# Crossbow broadheads?



## Fishin' Texas Aggie 05 (May 27, 2012)

My dad just purchased a pse tac elite and now we are trying to get it fixed up. Any broadheads y'all can recommend. Thanks for the help and happy hunting.


----------



## fishingcowboy (May 19, 2009)

I like rage but everyone has there likes lol


----------



## bearintex (Feb 7, 2006)

I'm in the same boat. Looking at the NAP FOC right now. 3"+ cut.


----------



## nhampton (Aug 8, 2007)

I probably shouldn't reply because I only have bow hunting experience, but here are some principals from bow hunting.
1) The faster the arrow and/or bolt speed the more influence a fixed broadhead will have on the flight of the arrow.
2) The lighter the arrow/bolt is, the more effect the fixed broadhead will have on the flight of the arrow.
3) The greater the cutting diameter, the more energy required to push the arrow all the way through the animal, and you want an exit hole.
With these parameters, I would choose a mechanical broadhead with 1 1/2 to 1 1/4 inch cutting diameter. Within 30 yards, that should give you a exit hole and shot accuracy. You may have a crossbow that will drive a telephone pole through a elephant, but I would go to a bow shop that can give you some answers with more experience than I have.


----------



## dc1502 (May 25, 2006)

if you rig is tuned it won't matter ( mech vs. fixed ) . As for losing KE with large fixed blades as opposed to mech.................the mech will slow quicker on entry. The Tac crossbows have a required weight spec for the arrow ................follow that guideline ,if you run too light it is the same as a dryfire. Fixed blades are the choice I would make. I have never seen a bow or crossbow that could not be tuned to achieve field point accuracy with fixed blade broadheads.


----------



## Cody C (May 15, 2009)

I've only used muzzy fixed on a crossbow. Went in a 150lb boar and he only went 20 yds. 

Think shot placement is more important than the broadhead. Just make sure it's sharp and you can put it where it counts. 


Cody C


----------



## Huntnfish (Apr 20, 2005)

I use NAP Thunderheads fixed. They worked great last year and planning on using them again this year. They have them at Academy in stock.


----------



## chrisbpuckett (Sep 11, 2013)

Try Allen Company Grizzly Three Blade Broadheads

these broaheads have been made for 3 decades. this is the classic style broadhead when hunters picture broadheads

---------
*Wanna know more about crossbow?*
*Check out **Chris's blog*,* it's **awesome*.


----------



## bearintex (Feb 7, 2006)

bearintex said:


> I'm in the same boat. Looking at the NAP FOC right now. 3"+ cut.


These get the job done! Mule kick, ran 30 yards, stopped and tipped over. Shot dead broadside at 17 yards from 15' up in a tree.


----------

**Activity**
Answer these about the crossbow broadhead thread:
1. What crossbow did the first poster's dad buy?
2. How heavy was the boar Cody C shot?
3. Which store does Huntnfish say has NAP Thunderheads in stock?
The material that follows has nothing to do with the crossbow broadhead thread.

**Recorded information**
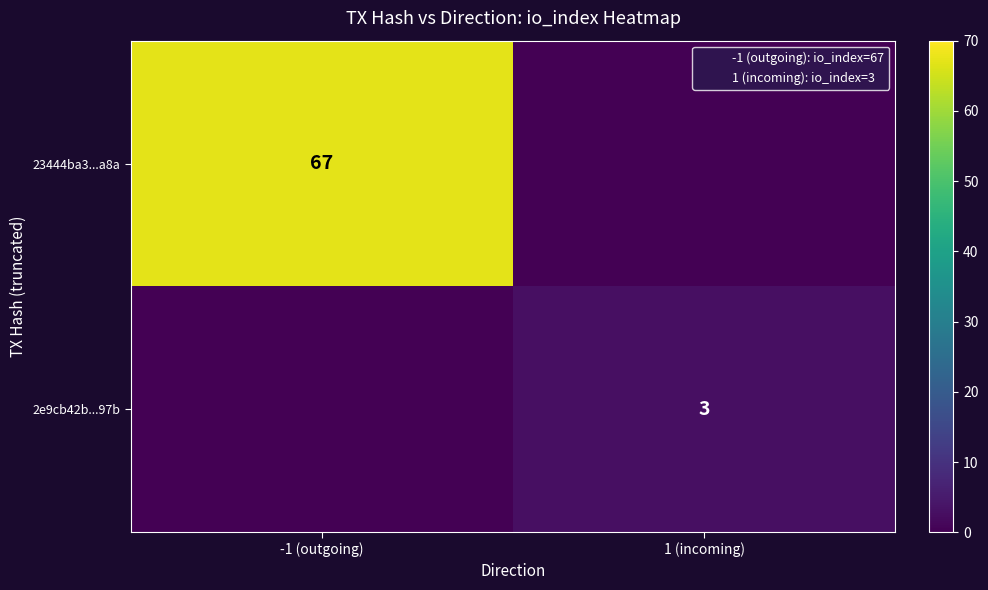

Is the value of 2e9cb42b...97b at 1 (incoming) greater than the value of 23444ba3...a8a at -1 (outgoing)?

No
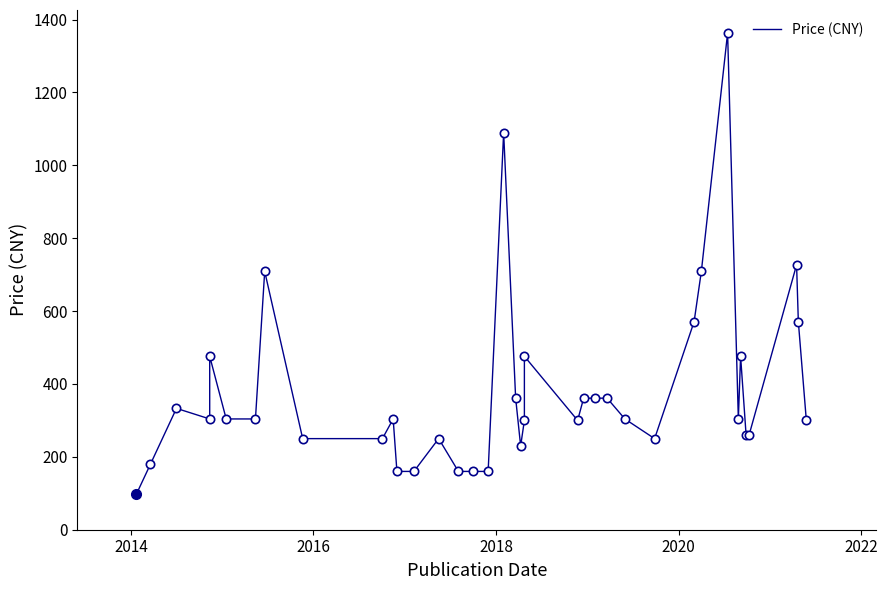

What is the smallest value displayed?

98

**Answer**
1. A PSE Tac Elite.
2. 150 lb.
3. Academy.